Frieze or I'll shoot: Frieze Art Fair 09

Article by Andrew Cattanach | 21 Oct 2009

For those that don’t know, Frieze Art Fair is more or less a market place where art is sold instead of fruit and veg. But whilst fruit and veg is sold according to the quality of its material attributes – smell, colour and freshness – art’s value is defined by underlying, mystical powers, known only to the select few.

A friend of mine told me that the name Mary Mary is being batted about like a Geldof forename in a Shoreditch nightclub. This, he explains, is despite all the work on display looking like a homogenous mulch. Imagine a derelict house that has been partially redecorated.

Doggerfisher has the usual mixture of utopian mystics. While Mary Mary might look a little monotone, the Dogfish gang seem a more frenzied bunch – a Nathan Coley light-box, a Lucy Skaer print, an elaborate, miniature Claire Barclay installation, a Charles Avery drawing. Neil Clements has painted Jem’s guitar again and hung it out of the way of the big-league rammy, benefitting from the dissociation.

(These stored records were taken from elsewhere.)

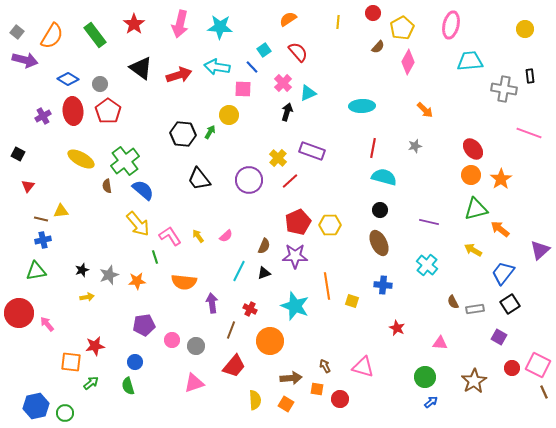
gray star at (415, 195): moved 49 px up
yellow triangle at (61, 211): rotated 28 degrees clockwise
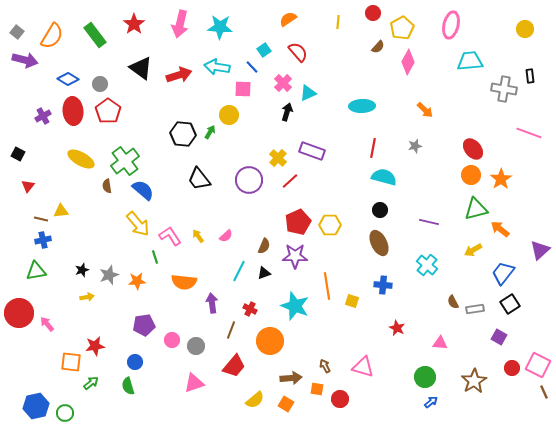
yellow arrow at (473, 250): rotated 60 degrees counterclockwise
yellow semicircle at (255, 400): rotated 54 degrees clockwise
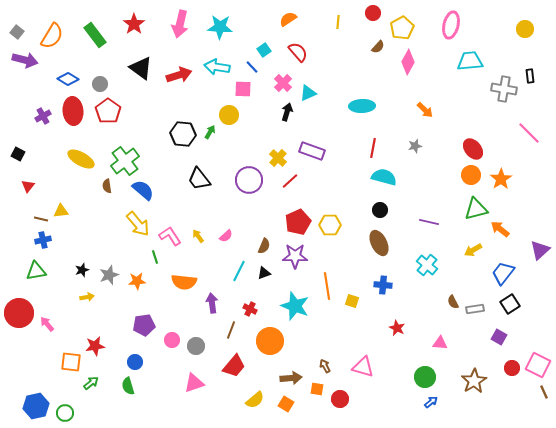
pink line at (529, 133): rotated 25 degrees clockwise
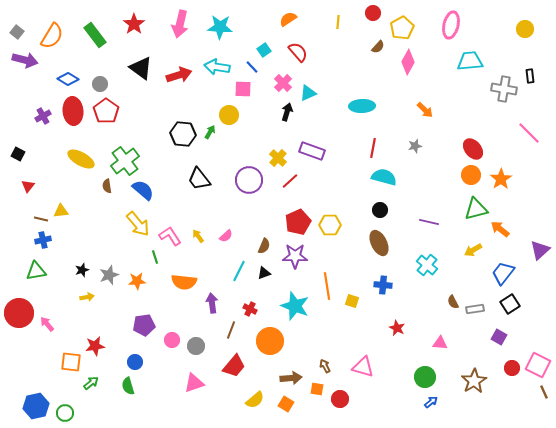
red pentagon at (108, 111): moved 2 px left
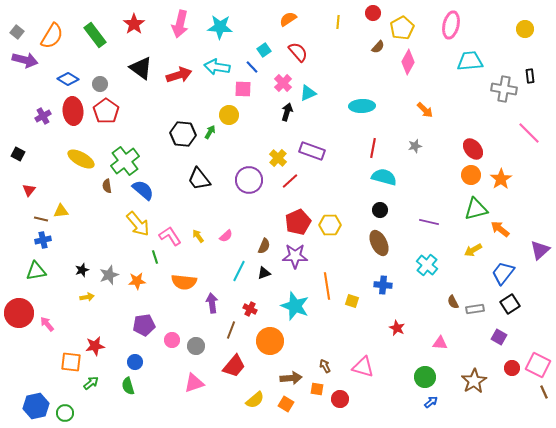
red triangle at (28, 186): moved 1 px right, 4 px down
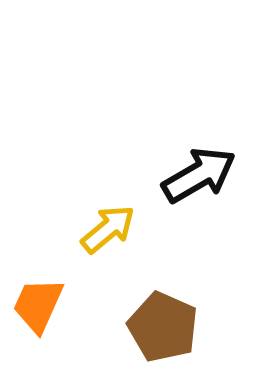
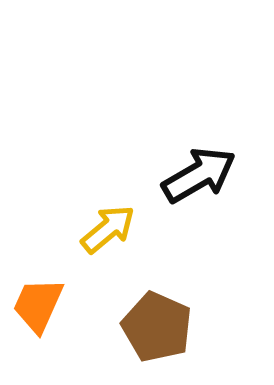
brown pentagon: moved 6 px left
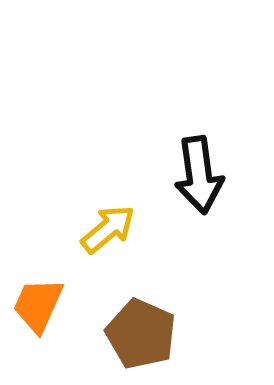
black arrow: rotated 112 degrees clockwise
brown pentagon: moved 16 px left, 7 px down
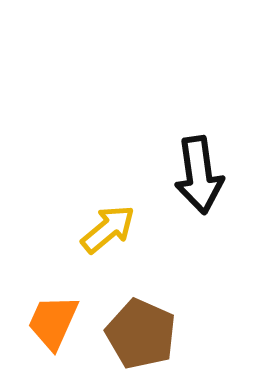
orange trapezoid: moved 15 px right, 17 px down
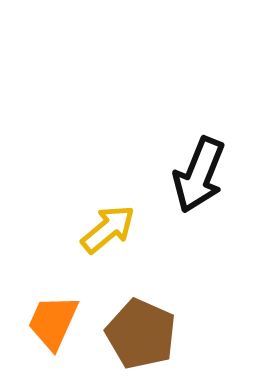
black arrow: rotated 30 degrees clockwise
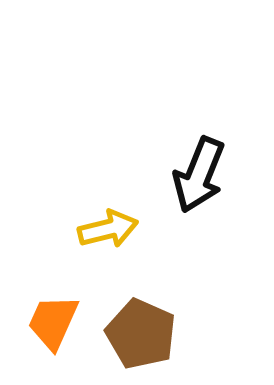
yellow arrow: rotated 26 degrees clockwise
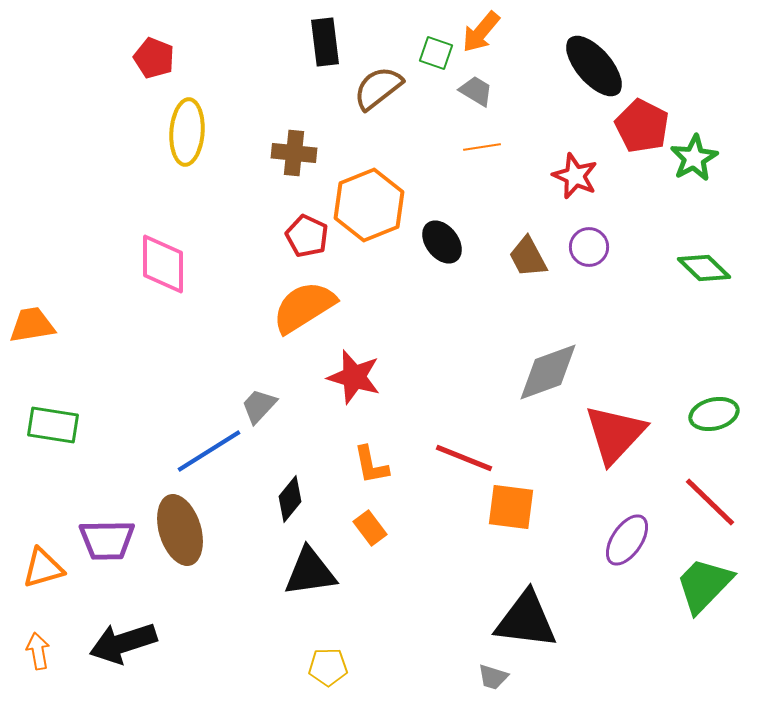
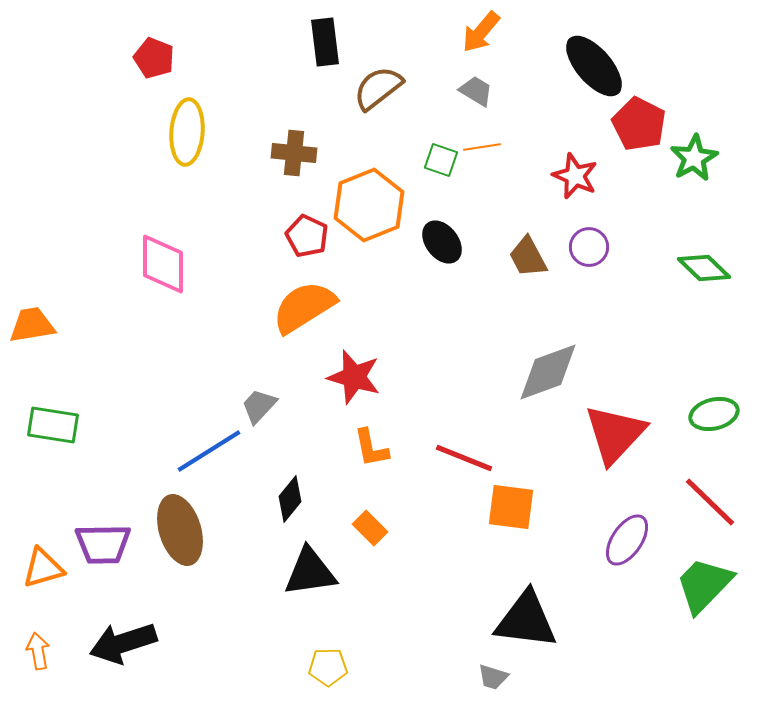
green square at (436, 53): moved 5 px right, 107 px down
red pentagon at (642, 126): moved 3 px left, 2 px up
orange L-shape at (371, 465): moved 17 px up
orange rectangle at (370, 528): rotated 8 degrees counterclockwise
purple trapezoid at (107, 540): moved 4 px left, 4 px down
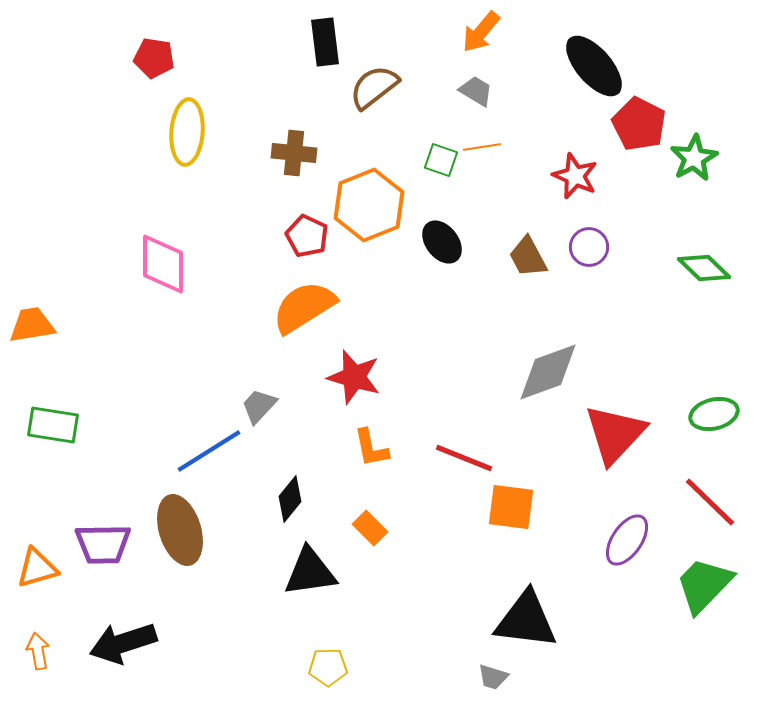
red pentagon at (154, 58): rotated 12 degrees counterclockwise
brown semicircle at (378, 88): moved 4 px left, 1 px up
orange triangle at (43, 568): moved 6 px left
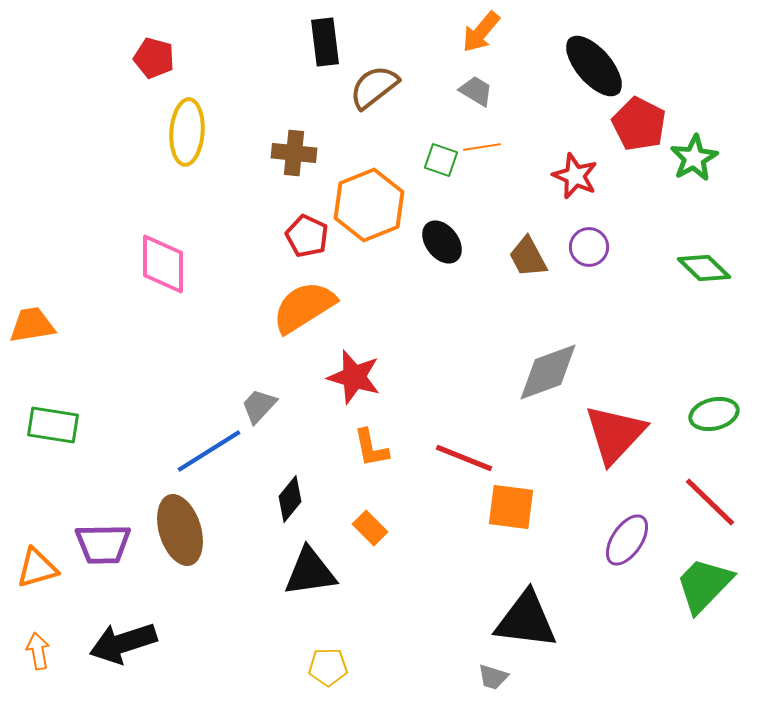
red pentagon at (154, 58): rotated 6 degrees clockwise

Ingleby Gallery’s stall appears eccentric at first, but if you take away the seven foot photo of the sitting bear it seems considerably drearier. Asides from the beautiful, apparently smiling, bear, you are left with an assortment of works that collectively abuse the same limited palette – black, white and off-white.

The Modern Institute effortlessly steps up to the occasion and holds its head high among the bigwigs. It’s glitzy, it’s cool, it’s vapid, it’s scuzzy, it’s rich. Scott Myles’ work sustains my interest longer than most. A glass wedge, streaked with black is attached to the legs and castors of an office chair. It’s the Institute’s admixture of found and constructed objects.

Like the Barras market in Glasgow , Frieze Art Fair is there for the sheer spectacle of it. Contraband tobacco and toothless rogues are as equally remote from my day to day reality as art collecting oligarchs and Botox paralysis. One is as frighteningly alluring and repellently intimidating as the other.

At least you can get a little variety at the Barras. And perhaps a roll and sausage.